Top of Text section
Friday, December 28, 2007

Understanding Desktop Heap from an Apps DBA perspective

One of the issues that an Apps DBA might encounter sooner or later on WINDOWS 2000/2003 platform is "The application failed to initialize properly (0xc0000142). Click on OK to terminate the application." error in the event log of the server. This would also contain the name of executable that could not be initialized. This could be any of the oracle applications executables like OAMKSVC.exe, Apache.exe, ifweb60.exe and so on..If you check the memory availability using the "Task Manager" you will see plenty of memory available.

The Problem:

The above scenario implies that you are running into "desktop heap" issue. Let me try to explain in simple words what desktop heap means, the underlying important aspects from troubleshooting perspective. Desktop heap simply refers to a memory area within a session, which is used to store certain user interface objects like windows. Every process requires a desktop object to run under, every desktop requires a window station to run under and every window station requires a session to run under. One session can have only one interactive window station, but more than one non-interactive winstation. Also, there are three types of desktops - Default, Disconnect and winlogon. This also implies that one window station can have all three types of desktops running under it. I think that Disconnect and winlogon are applicable in a terminal services environment.

The question that would immediately arise is - how does this all relate to my "apache / forms" applications running as a service?

The (apache/forms or any other) service is considered as a "non-interactive" window station and implicitly uses a "Default" desktop. Windows operating system allows you to configure "Default" desktop heap value for both Interactive and non-interactive window stations separately.

Ascertain the issue:

One of the tools available to monitor and ascertain the presence of desktop heap issue is dheapmon. Run this tool to determine the status of desktop heap.
Bottom of Text section
Top of Recorded information
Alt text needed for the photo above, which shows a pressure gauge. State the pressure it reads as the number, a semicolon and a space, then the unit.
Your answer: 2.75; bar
Bottom of Recorded information
Task prompt -
In the desktop heap article, which tool is named for monitoring and confirming a desktop heap problem?

Response for this exercise -
dheapmon